• PROVIDED PASSAGE

This passage from Mark 8 maintains this rich proclamation of the Kingdom of God. But unlike the other healings in Mark this particular account is designed to draw attention to itself. If taken out of the co-text and context this pericope is almost humorously strange and it is meant to be.
To interpret this text out of the co-text could be likened to understanding the purpose of a finger without examining the hand and person that it is attached to. This text opens a hinging section of the Gospel, and these notable changes from the type cast are markers for new section.
In the first eight chapters of Mark Jesus is established as a prophet who is proclaiming the Kingdom of God and miracle worker who inaugurates it. Yet this is by no means necessitates the title Messiah. In Mark there is a motif commonly known as the “messianic secret.” Even though Mark lets his readers/ listeners know that Jesus is the “Son of God” in the beginning of chapter one, the characters within the narrative are on a journey of discovering Jesus’ role within the narrative of Israel. As Jesus is healing people throughout the first chapters of Mark he continually tells them to be quiet because the he must first redefine the characteristics of Messiah. As this story is placed directly before Peter’s confession that Jesus is Messiah, this seemingly confusing story of the blind man’s double healing can be viewed as a forecast of what is to come in the next half of Mark’s Gospel.
According to Elizabeth Malbon’s 1993 article, “Mark's Gospel presents its hearer/reader with echoes and foreshadowing -to use both an aural and a visual metaphor…” This passage in Mark 8 provides a subtle microcosm for the hearer for what was about to transpire in the proclamation of Peter.
Jesus asks his disciples who they say that he is, and in what is possibly the most famous line in the Gospel of Mark, Peter replies, “ You are the Christ” (8:29). This moment is a false climax, an incomplete revelatory moment, and is shown as such when Peter rebukes Jesus for saying that he must be killed. Just as the blind man sees trees walking around, in his initial “healing” so Peter sees Jesus as the Christ. Labeling Jesus as Messiah without redefining the understanding of who Messiah is as useful as the blind mans warped perception of reality. The Gospel author has made this story stick out so harshly so that it may be used as an interpretive tool for the coming event.
For Mark the death of Jesus is also that which validates his anointing as Messiah. To Peter the Messiah was the one who was going to overthrow Rome, and would take the control by conquest in terms of the already presumed power structure. However, just as Jesus was rejecting the economy of purity within second temple Judaism, so he was also rejecting the power and honor economy within the Roman Empire. The Messianic Secret is not that Jesus is messiah, but rather what Messiah’s role would entail.
The Apostles remain within this state of half vision or misunderstood reality until the end of the Gospel. Joel B. Green states of the disciples that,
“They have continued to operate with an unreconstructed view of the world; that is, they have not yet fully embraced the new view of the world… and the meaning of suffering in relation to God’s redemptive purpose…”
The fullness of sight is only restored by the proclamation of an unlikely person. In Mark 15, as Jesus dies on the Cross, naked and humiliated, the Roman Centurion declares “surely this man was the Son of God” (15:38)

• TASK
Please answer these questions using the commentary on Mark 8 above.
(a) What does Peter reply when Jesus asks his disciples who they say he is?
(b) What did Peter think the Messiah was going to do?
(c) Who declares that Jesus was the Son of God as Jesus dies on the Cross in Mark 15?

• SOURCE DATA
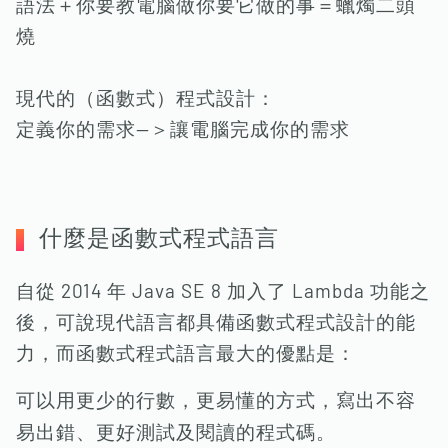
語法＋你要教電腦做你要它做的事＝蠟燭二頭
燒
現代的（函數式）程式設計：
定義你的需求—＞讓電腦完成你的需求
什麼是函數式程式語言
自從 2014 年 Java SE 8 加入了 Lambda 功能之
後，可說現代語言都具備函數式程式設計的能
力，而函數式程式語言最大的優點是：
可以用更少的行數，更易懂的方式，寫出不容
易出錯、更好測試及閱讀的程式碼。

• RESPONSE AREA
(a) Peter replies, "You are the Christ" (8:29).
(b) He thought the Messiah would overthrow Rome and take control by conquest, in terms of the already presumed power structure.
(c) The Roman Centurion.